Ecclesiastes 1:2 says, “Vanity of vanities, says the Preacher, vanity of vanities! All is vanity.” There has been numerous attempts to explain that idea of “vanity of vanities” in more modern language. Some use the word “meaningless.” Everything in life under the sun is meaningless. The New International Version translates this as “meaningless, meaningless! Utterly meaningless!” Some use the idea of “empty.” Everything we do in this life is really empty of true value and meaning. Kansas, the old rock group from the 70’s, expressed a similar idea when they sang that all we are is “dust in the wind.” The “teacher” in Ecclesiastes is going to talk about his great accomplishments, his great wealth, his indulgence in sexual pleasure, his power over others, and possessions of every imaginable kind. These things are vanities. They are “meaningless.” They are “empty.” Those terms are all helpful but they miss the idea of the deceitfulness of these things. I like the idea of “smoke and mirrors.”

One article on the internet describes the phrase as I understand it.
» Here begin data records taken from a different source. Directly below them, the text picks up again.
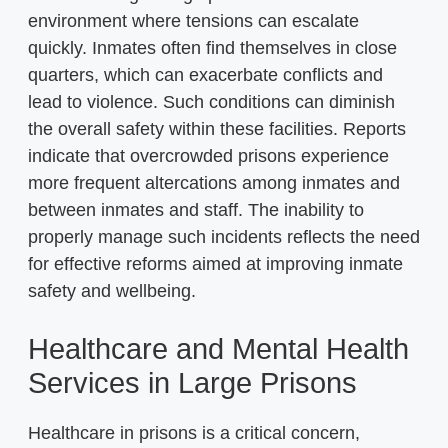
environment where tensions can escalate
quickly. Inmates often find themselves in close
quarters, which can exacerbate conflicts and
lead to violence. Such conditions can diminish
the overall safety within these facilities. Reports
indicate that overcrowded prisons experience
more frequent altercations among inmates and
between inmates and staff. The inability to
properly manage such incidents reflects the need
for effective reforms aimed at improving inmate
safety and wellbeing.
Healthcare and Mental Health
Services in Large Prisons
Healthcare in prisons is a critical concern,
It says, “Smoke and mirrors exploits errors in human perception and the psychology of misdirection to create compelling illusions for large audiences.” The teacher in the book of Ecclesiastes is going to go to great lengths to expose the draw of wealth upon our lives as nothing more than smoke and mirrors. Wealth, riches,  promise some kind of satisfaction or reward but do not deliver on what seems to be promised. Then the teacher tackles the other “smoke and mirror” issues of life; great accomplishments, many possessions, vast pleasures, much power over others as well as great wealth. All of these things are nothing but “smoke and mirrors.”

Money and riches is what life is all about, isn’t it?  In an article on the deceitfulness of riches, Reagan Rose explains how money is really nothing more than smoke and mirrors. He says, “The first lie money tells is that it is the goal of life. This one seems so obvious on the surface that we might assume it is easily avoidable. But the world screams this philosophy in our faces daily. Every commercial, every celebrity, every new car our neighbor purchases, dangles that carrot of ‘Success’ before our eyes. If we don’t watch carefully, before we know it we may find our days consumed with doing whatever it takes to get that next raise, with comparing ourselves to others, and with constantly asking ourselves ‘have I made it?’” Jesus, the greatest teacher of all, asks us another more important question. In Matthew 16:26, he asks, “For what will it profit a man if he gains the whole world and forfeits his soul?” (Matt 16:26). Money is not the goal of life!